Kalıpları hizmetçilerden birine verdi.

“Mutfaktakilere söyle on kâse çorba pişirecek kadar tavuk kesip malzemeleri hazırlasınlar. Çok çabuk olsun!” dedi.

“Neden o kadar çok?” diye sordu Wang Hanım.

“Geçerli bir nedenim var.” dedi Xifeng. “İnsanın her gün yediği bir şey değil bu. Şimdi Kuzen Bao sözünü edince, sadece onun için yaptırıp da Büyükanne Jia, sen ve Xue halanın tatmaması aptallık olur. Madem yapıyoruz, herkese yetecek kadar olsun.” Muzipçe gülümsedi. “Ben bile tatmak istiyorum.”

Büyükanne Jia güldü.

“Seni küçük maymun! Halkın parasını özel eğlencelere harcamak denir buna!”

Ötekiler de güldüler. Hiç umursamayan Xifeng lafa girdi.

“Hiç sorun değil. Böyle küçük bir ikramı ben karşılayabilirim.” Refakatçi kadına döndü. “Mutfaktakilere söyle, her şeyi bolca kullanıp benim hesabıma yazsınlar.”

Kadın bir şeyler mırıldanıp emri yerine getirmek için çıktı. Baochai bu konuşmaları keyifle dinliyordu. “Kuzen Feng çok zeki bir kadın olabilir ama burada olduğum yıllar boyunca büyük hanımefendiyi alt edebildiğini hiç görmedim.” dedi.

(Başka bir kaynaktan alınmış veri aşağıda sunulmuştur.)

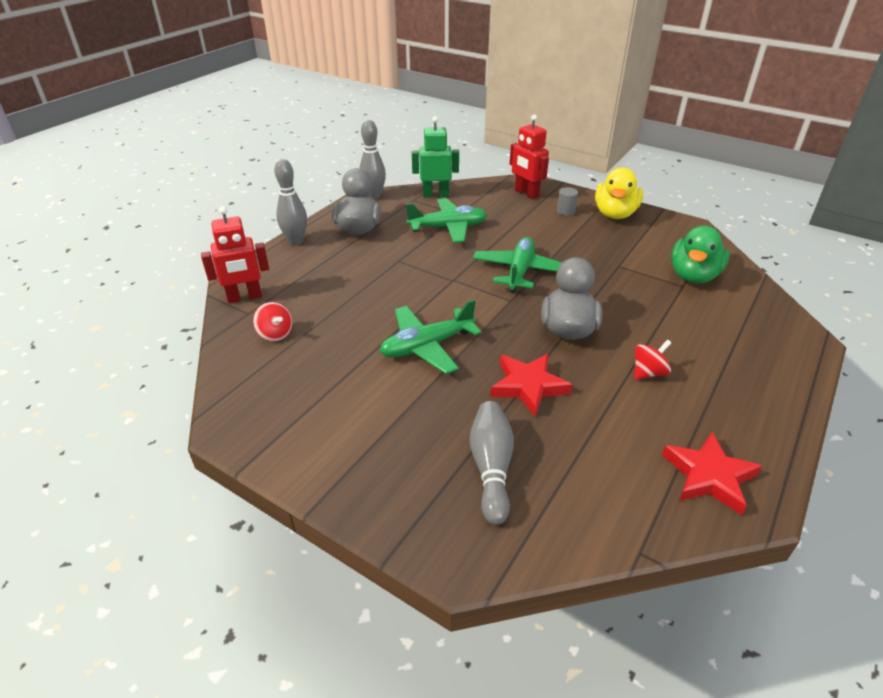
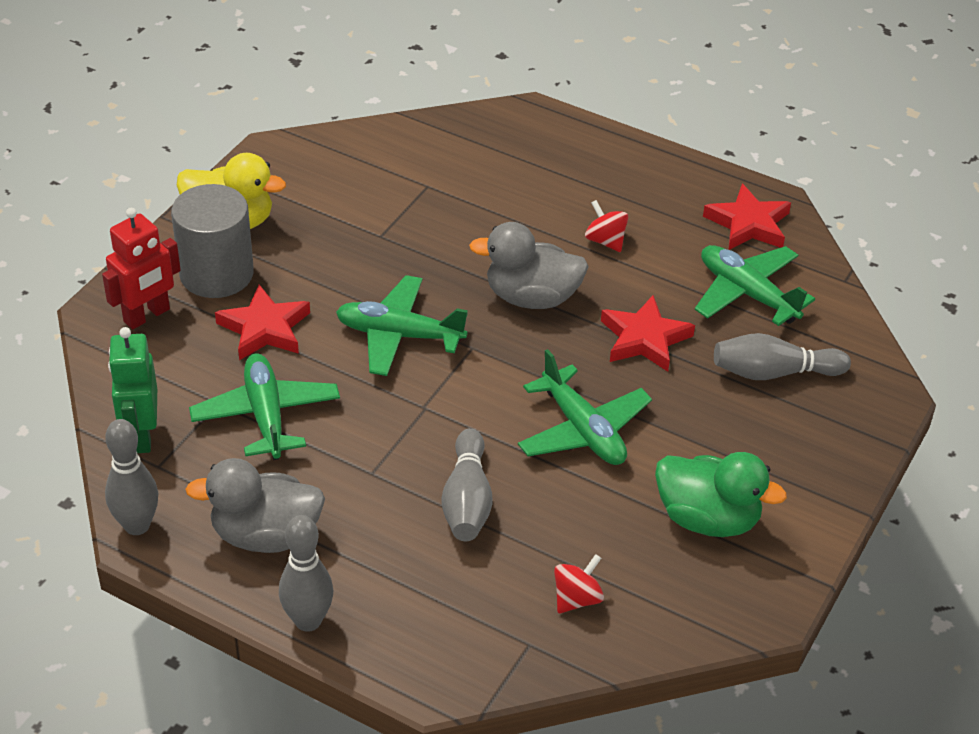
camera: 95 degrees left, 5 degrees up
red robot [201,206,269,303] -> none
grey cylinder [557,187,578,216] -> grey cylinder [171,184,254,298], size x2.42
green duck [671,226,730,283] -> green duck moved to [655,452,787,537]
none -> red star [215,285,310,360]
none -> grey bowling pin [441,428,493,541]
none -> green plane [695,245,815,326]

“Ah sevgili çocuğum, artık çok yaşlandım, bu yaşımda bende zekâ ne arar? Feng’ın yaşındayken onu gölgede bırakırdım. O zamanlar benim olduğum kadar keskin zekâlı olmasa da hiç fena sayılmazdı. Wang teyzenden daha iyi olduğu kesin. Zavallı teyzeciğin kendisini savunmak için bir odun parçasından daha fazla konuşmaz. Asla Feng gibi kendisini ortaya koymaz! Feng sivri dillidir. Zaten bu yüzden yaşlı büyükannen ona çok düşkün!”